Tornata al campus la prima cosa a cui pensai fu quella di dover comprare una macchina, altrimenti avrei speso tutti i soldi sulle corse in taxi. Cercai annunci di macchine usate su internet, ma non c'era niente che mi potessi permettere visto che quasi tutte le auto erano quasi da rottamare e costavano comunque una fortuna. Mi buttai allora nella ricerca di appartamenti per Carl, appartamenti che potessero avvicinarsi sempre di più all'indirizzo del country club e ne trovai un paio in ottime condizioni, talmente vicine al club che sarebbe potuto raggiungerlo a piedi senza il bisogno di un'auto. Chiamai i proprietari dei quattro appartamenti che avevo adocchiato per i prossimi due giorni e poi cominciai a cercare dei modi carini per dire a Carl che gli avevo trovato un lavoro e dei papabili appartamenti. Non mi ero neanche fermata a pensare che magari lui non voleva vivere a San Francisco, probabilmente mi ero intromessa troppo e non era da me, io di solito mi facevo gli affari miei e non mi intromettevo nella vita altrui con così tanta insistenza. Cosa mi stava succedendo? Il cellulare cominciò a trillare e la fotografia di Brandon prese a lampeggiare sullo schermo, presi in mano il cellulare e cominciai a scrutarlo come se non capissi cosa fosse quella scatola che suonava quando invece cercavo solo un pretesto per non rispondere.
<Pronto> dissi secca.
<Ciao sorellina allora com'è la vita a New York, è da un po' che non ti fai sentire e che Camille non mi da notizie di te> sorrisi, certo che Camille non lo informava di me, come avrebbe potuto se non si parlavano da sei giorni?
<Immagino> risposi.
<Che significa immagino?> chiese guardingo, "oh sì Brandon so tutto, tutto quanto".
<Ma niente, scusa ora devo tornare a lavoro, ci sentiamo dopo okay?> mentii, ero brava ormai ci avevo preso gusto.
<D'accordo, ciao mia bella lavoratrice incallita> chiusi la telefonata e tornai a fissare lo schermo del mio computer cercando di capire cosa stessi facendo. Dovevo parlare con Carl, dovevo parlare con Brandon e diamine dovevo parlare con Christopher che se ancora non mi odiava ci sarebbe arrivato presto, più presto di quanto potessi immaginare. Chiamai l'ennesimo taxi consapevole che probabilmente i tassisti si nascondevano quando il mio numero appariva sul telefono dell'agenzia. Arrivata all'hotel di Carl lo chiamai per farlo scendere e poi farlo salire sul taxi che ci avrebbe accompagnato al country club, erano le 3:20 p.m. e il nostro appuntamento era previsto per le 4:00 p.m. quindi se avesse voluto avrei potuto disdire in tempo.

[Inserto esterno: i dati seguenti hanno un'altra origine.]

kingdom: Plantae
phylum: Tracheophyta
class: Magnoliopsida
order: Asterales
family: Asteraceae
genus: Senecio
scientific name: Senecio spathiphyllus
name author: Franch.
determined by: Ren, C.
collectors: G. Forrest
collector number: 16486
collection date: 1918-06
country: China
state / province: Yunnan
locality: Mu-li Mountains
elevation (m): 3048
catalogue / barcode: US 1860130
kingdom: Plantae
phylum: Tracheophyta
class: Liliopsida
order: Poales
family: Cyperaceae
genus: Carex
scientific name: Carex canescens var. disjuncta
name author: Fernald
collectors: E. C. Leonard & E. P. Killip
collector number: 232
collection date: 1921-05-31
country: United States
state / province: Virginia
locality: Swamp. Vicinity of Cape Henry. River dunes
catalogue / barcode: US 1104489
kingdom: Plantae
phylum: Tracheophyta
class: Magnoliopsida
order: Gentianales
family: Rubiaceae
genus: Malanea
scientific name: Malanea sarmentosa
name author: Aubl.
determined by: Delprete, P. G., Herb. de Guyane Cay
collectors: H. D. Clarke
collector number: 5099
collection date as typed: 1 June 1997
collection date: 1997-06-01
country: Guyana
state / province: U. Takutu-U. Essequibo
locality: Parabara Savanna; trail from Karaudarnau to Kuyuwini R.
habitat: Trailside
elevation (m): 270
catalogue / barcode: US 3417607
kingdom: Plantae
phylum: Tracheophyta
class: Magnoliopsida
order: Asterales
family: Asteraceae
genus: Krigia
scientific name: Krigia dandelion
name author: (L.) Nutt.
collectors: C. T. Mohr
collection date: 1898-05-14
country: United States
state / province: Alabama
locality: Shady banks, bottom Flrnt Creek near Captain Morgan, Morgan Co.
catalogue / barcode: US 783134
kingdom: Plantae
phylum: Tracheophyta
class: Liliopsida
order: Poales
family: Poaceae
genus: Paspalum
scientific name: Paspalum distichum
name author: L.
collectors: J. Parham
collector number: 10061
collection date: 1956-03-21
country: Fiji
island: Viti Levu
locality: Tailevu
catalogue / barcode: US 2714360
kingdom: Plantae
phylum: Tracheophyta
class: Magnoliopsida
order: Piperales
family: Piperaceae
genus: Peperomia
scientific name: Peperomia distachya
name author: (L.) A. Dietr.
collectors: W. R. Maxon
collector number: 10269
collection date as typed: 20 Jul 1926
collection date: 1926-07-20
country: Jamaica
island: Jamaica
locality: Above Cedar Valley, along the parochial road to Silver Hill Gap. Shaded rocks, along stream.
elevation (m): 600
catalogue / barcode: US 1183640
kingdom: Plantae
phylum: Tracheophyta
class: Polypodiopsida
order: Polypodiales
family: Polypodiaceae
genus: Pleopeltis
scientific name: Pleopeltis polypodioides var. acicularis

<Juliet, cosa ci fai qui? Dove andiamo?> chiese sorridente, probabilmente si aspettava che lo portassi da Christopher, non appena gli avessi rivelato la destinazione mi avrebbe portata in un manicomio dicendo agli psichiatri che ero una pazza psicopatica.
<Senti, so che ti portato qui principalmente contro la tua volontà, ma prima di andare a trovare Christopher ti devo portare ad un colloquio di lavoro> sussurrai con aria colpevole e chiusi gli occhi attendendo una reazione poco positiva, ma la sua risata mi colse alla sprovvista e quando entrò nel taxi incitandomi a prendere posto accanto a lui mi preoccupai della sua sanità mentale.
<Lo immaginavo, quali appartamenti dobbiamo visitare dopo il colloquio?> chiese in tono divertito, ma sapevo che non credeva scherzassi, eppure non mi voleva portare ad un manicomio.
<Non sei arrabbiato?> gli chiesi.
<Assolutamente no, volevo trasferirmi a San Francisco da anni, ma non ne avevo mai avuto il coraggio, poi sei arrivata tu e hai realizzato il mio sogno senza nemmeno sapere che era il mio sogno. Ora ho capito perché tu e mio figlio siete amici> mormorò con un sorriso felice sul volto. "Amici" che modo strano per definire me e Chris, certo lui non poteva sapere perché fosse strano, ma lo era, decisamente.